An email automation trigger is the first setting in your flow that determines when customers enter the workflow. For example, when they place an order. That trigger is suitable for multiple flows, such as confirmations and thank-yous.
What are the most effective email automation triggers?
Behavior-based triggers are most effective. Omnisend’s 2026 Ecommerce Marketing Report found abandoned cart and welcome emails (triggered by Started Checkout and Subscribed to Marketing) accounted for 76% of all automation-generated orders. In terms of outright performance, back-in-stock alerts (triggered by Product Back in Stock) delivered the highest revenue per email at $8.46 and the highest conversion rate at 6.46%.

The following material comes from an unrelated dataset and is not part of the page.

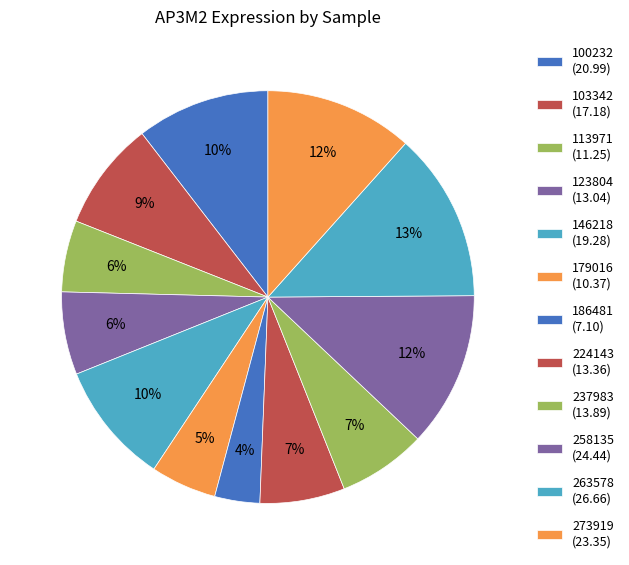

Does any single category account for the majority?

No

What are commonly overlooked triggers in email automation?
Birthday and anniversary triggers tend to get overlooked. Birthday needs a date field collected at signup, and anniversary runs off the purchase date you already have. Both are among the highest-value automations, with Omnisend’s 2026 report putting birthday automation AOV at $744, nearly 5× the average across other automations.
How many triggers should my email tool have?
Your store needs a signup trigger for welcome flows, a cart abandonment trigger, a post-purchase order-placed trigger, a back-in-stock trigger, and a date-based trigger for special occasions. That’s five. Omnisend has 20 pre-built triggers in its flow builder and lets you create custom event triggers via API.